Alcohol and incident atrial fibrillation - A systematic review and meta-analysis.
BACKGROUND: Whilst high levels of alcohol consumption are known to be associated with atrial fibrillation (AF), it is unclear if any level of alcohol consumption can be recommended to prevent the onset of the condition. The aim of this review is to characterise the association between chronic alcohol intake and incident AF.

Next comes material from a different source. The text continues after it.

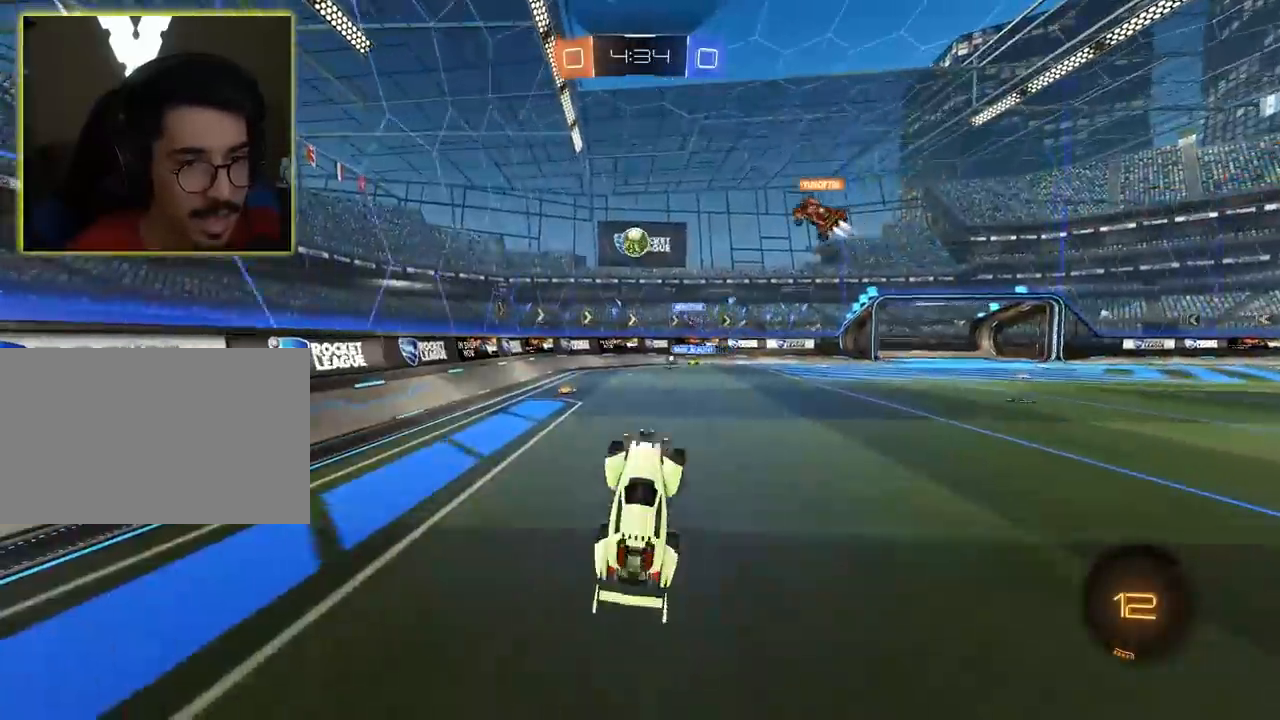
{"keys": ["d", "w"], "mouse": [], "mouse_move": "still", "events": [[233, "d", "up"], [283, "w", "down"], [333, "d", "down"]]}
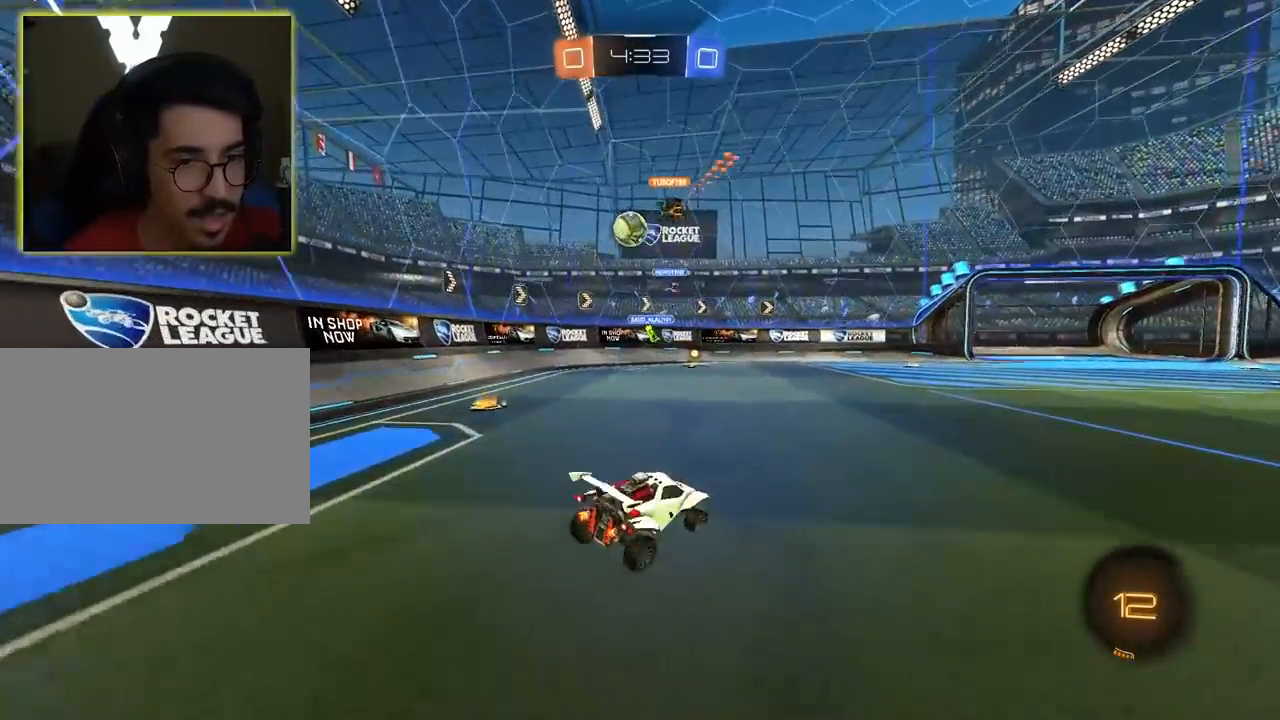
{"keys": ["w"], "mouse": [], "mouse_move": "still", "events": [[433, "d", "up"]]}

METHODS AND RESULTS: Electronic literature searches were undertaken using PubMed and Embase databases up to 1 February 2016 to identify studies examining the impact of alcohol on the risk of incident AF. Prospective studies reporting on at least three levels of alcohol intake and published in English were eligible for inclusion. Studies of a retrospective or case control design were excluded. The primary study outcome was development of incident AF. Consistent with previous studies, high levels of alcohol intake were associated with an increased incident AF risk (HR 1.34, 95% CI 1.20-1.49, p<0.001). Moderate levels of alcohol intake were associated with a heightened AF risk in males (HR 1.26, 95% CI 1.04-1.54, p=0.02) but not females (HR 1.03, 95% CI 0.86-1.25, p=0.74). Low alcohol intake, of up to 1 standard drink (SD) per day, was not associated with AF development (HR 0.95, 95% CI 0.85-1.06, p=0.37).
CONCLUSIONS: Low levels of alcohol intake are not associated with the development of AF. Gender differences exist in the association between moderate alcohol intake and AF with males demonstrating greater increases in risk, whilst high alcohol intake is associated with a heightened AF risk across both genders.